Although stereotypes can be dangerous when wrong, they can also be a method through which we efficiently categorize information and free up brain processing power.15 We are exposed to so much data every day that we have to rely on heuristics to navigate our environment.
In his book, Thinking, Fast and Slow, Kahneman, who has done a great deal of research on stereotypes, even suggests that stereotypes can be beneficial. He uses the example of asking you which cab company you would take in a city that has two companies (Green & Blue). If the two had the same number of vehicles but you knew that 85% of cab accidents involved the Green company, you might form a stereotype that Green cab drivers are worse and decide to go with Blue. That stereotyping might help save your life.15
If stereotypes are grounded in reliable evidence, then ignoring them can be likened to ignoring hard facts. Ignoring salient information is suggested to be irrational. It seems as though stereotyping itself is not inherently bad but rather, when taken to extremes, can predict the inferiority of particular social groups, leading to discrimination and disadvantage.

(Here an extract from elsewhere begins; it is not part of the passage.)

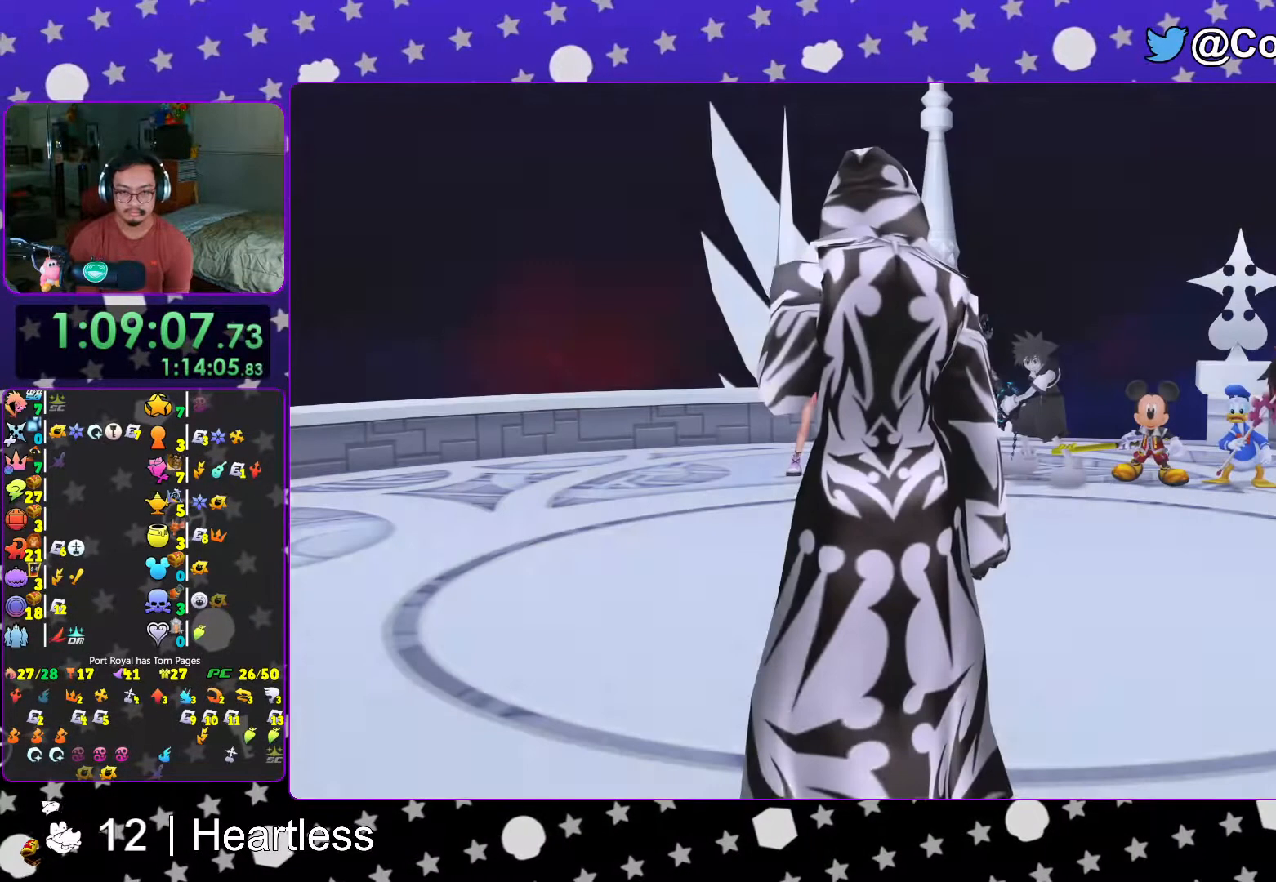
{"buttons": ["A"], "left_stick": "center", "right_stick": "center", "events": [[133, "START", "down"], [267, "START", "up"], [317, "DPAD_DOWN", "down"], [333, "A", "down"], [417, "DPAD_DOWN", "up"]]}
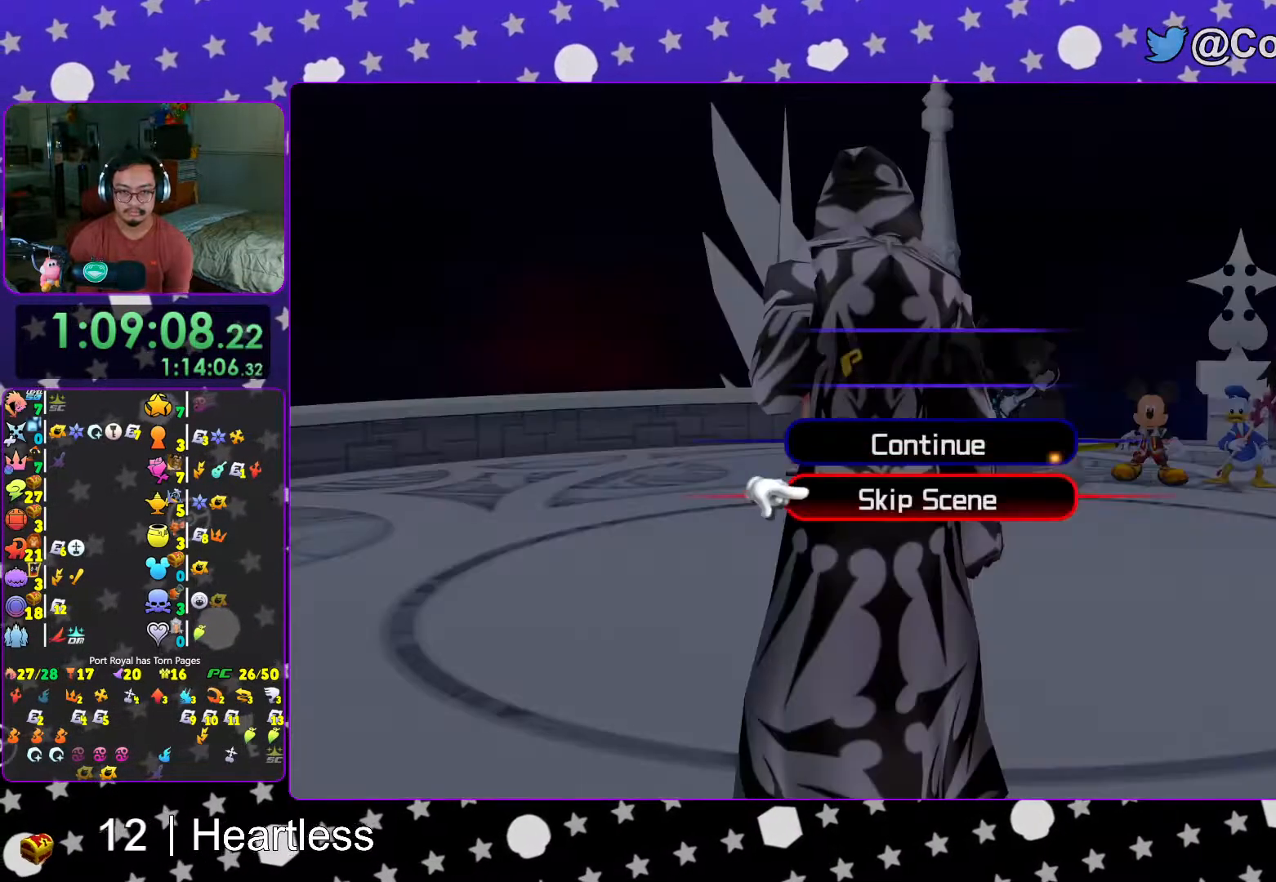
{"buttons": ["B"], "left_stick": "center", "right_stick": "center", "events": [[67, "B", "down"], [117, "A", "up"], [133, "A", "down"], [233, "B", "up"], [283, "B", "down"], [317, "A", "up"], [367, "A", "down"], [367, "B", "up"], [433, "A", "up"], [433, "B", "down"]]}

COVID-19 May Worsen Biases
There are few areas of our lives untouched by the COVID-19 pandemic. Unfortunately, the unprecedented times have reinforced and worsened existing stereotypes and biases.
For one, the virus has disproportionately impacted marginalized groups. For one, Black people are dying at three times the rate of white people. The pandemic has also brought to light the fact that only 5% of doctors in the U.S are Black, which has severe consequences for healthcare as data shows that same-race providers have a positive impact on patients’ health outcomes.16
These figures unfortunately reinscribe many existing stereotypes about people of color (POC), namely that they do not follow rules. At the beginning of the pandemic, from March through to May, almost 98% of the people arrested for social distancing violations were POC. It is clear that police unfairly discriminate against POC, both as a result of overt racism and as a result of implicit bias and subconscious stereotypes.17
There has also been a devastating increase in anti-Asian discrimination throughout the pandemic. No thanks to former President Trump’s terming of the virus as the “Chinese Virus,” rhetoric surrounding COVID-19 has perpetuated that Asian people are dirty and carry the virus. This misconception has led to hate speech, violent acts, and racist abuse against Asians.18
As these stereotypes further concretize in the minds of the population during the pandemic, their effects will be felt long after its conclusion. An already existent racial gap in the labor market is likely to increase for POC, as COVID-induced biases affect and influence the hiring process.19 The COVID-19 pandemic has revealed the worst impacts of racist stereotypes.
Stereotypes Can Inform Laws
Law professor Dr. Dale Nance argued in his book The Burdens of Proof that complex decision-making sometimes requires the use of stereotypes.20 Although we tend to attach a negative connotation to stereotyping, Nance argues that there can be value in generalizations, even if they are not universally valid.
For example, age requirements are a useful stereotype that inform our laws and legislation. Most people are likely to accept that a 14-year-old should not be driving a car – but this is based on a stereotype that children of that age are not competent to do so. There is likely a handful of 14-year-olds out there that could safely drive, yet, that isn’t a reason to get rid of the age requirement. Nance argues that in such instances, the cost of a stereotype that may not accurately represent each individual in that category is much smaller than the cost of letting every 14-year-old drive.20
What Nance’s view suggests is that sometimes, when it comes to some stereotypes, we’re better off safe than sorry.